I didn’t have room for it yesterday, but this morning I woke up sad. None of the usual Friday feeling, but rather images of panicked students and law enforcement running through my brain. Even though I’ve long since stopped following the details of these occurrences, the refrain in my head plays all the way to work. Oregon. More death. It’s happened again.
As a teacher, each incidence of school violence is not only national, but personal. “It could have been me. It could have been my students.” After a while, you either accept it as an occupational hazard and push the black blob of fear down, or you don’t/can’t/won’t, and figure out what to do from there.
However, what is not so matter-of-fact for me this morning is a question I’ve been holding for years now. A question I haven’t asked for fear of exposing my ignorance on politics and other grown-up things. A question I haven’t asked for fear of smart people contradicting the truth that I know.
The question I have is this: why schools?
Why aren’t the majority of these shootings at malls, movie theaters, churches, parks, or any other spaces with lots of innocent people? There has to be at least one or two places that are easier to get guns and other homemade weaponry into than schools. Maybe the familiarity or habit of school makes it the safe and easy choice, especially for those who are mentally unbalanced? But that doesn’t ring true either. I have many students who spend almost as much time at Starbucks or the park as they do at school. Maybe it’s media coverage? But would a school shooting really get more coverage than any other type of shooting? I watched horrified as the coverage of the church shooting in Charleston continued to wash through the media in waves. Maybe I just don’t understand the mind of someone desperate enough to walk into a place, any place, and start shooting.
I’ve been round and round with this question in my mind to no avail, so the lack of public discussion about it still floors me. I think we’re right as a nation to be talking about gun control and the treatment of mental illness when these thefts of life occur, and I don’t want to downplay those in the slightest. However, I think we are wrong not to ask about the setting of these grisly stories. For me, the setting says only one thing: people go to schools to hurt because they are hurt at schools.
Their voices are denied or ignored, by teachers and fellow students, when they do not fit the dominant paradigm. Narcotics, both legal and illegal, can not heal the experience of being invisible, unheard. The pressure builds and drastic steps are taken, drastic steps that could have been avoided. Yes, this hurt may be in them already when they come to school, but when they come to a place that is rumored to hold hope, ideas, and answers, and find only conform, conform, conform, they are let down in a way that burns.

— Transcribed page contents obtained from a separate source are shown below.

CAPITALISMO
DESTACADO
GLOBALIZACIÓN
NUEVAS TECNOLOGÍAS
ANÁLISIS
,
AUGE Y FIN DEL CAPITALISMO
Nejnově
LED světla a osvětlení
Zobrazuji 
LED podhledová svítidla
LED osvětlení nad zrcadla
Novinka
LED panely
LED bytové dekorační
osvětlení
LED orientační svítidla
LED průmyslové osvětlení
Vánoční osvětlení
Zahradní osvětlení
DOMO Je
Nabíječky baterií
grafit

This grieves me more deeply than I can find adequate words for because I have also seen children’s lives saved or discovered at school. Teachers lay down hundreds of thousands of hours each year in love, sweat, and tears to meet the needs of those given to them. So how do you even begin to do that math? One life saved is a total victory. One life lost is a total defeat. Where does it leave us? Well, where we are now I suppose–not talking about it, swimming in stasis, inertia, intention with little integrated action. Forced as educators to ignore the obvious pain of some in order to keep the ship moving. Forced as parents to choose public education because anything else is ridiculously out of the price range of most.
I don’t have answers, but I do have the ability to invite students to dissent within the classroom, to laugh at and point out the obvious ironies of the system we are in, to smile into the eyes of each child who walks through the door, and to start our day with, “Okay my beloveds, let’s get to our warm up.” Until more people will entertain the question of ‘why schools?’, it will have to be enough. Teachers, parents, students…let’s stop sitting on the question. ‘Why’ has the power to sprout and take root in unexpected ways.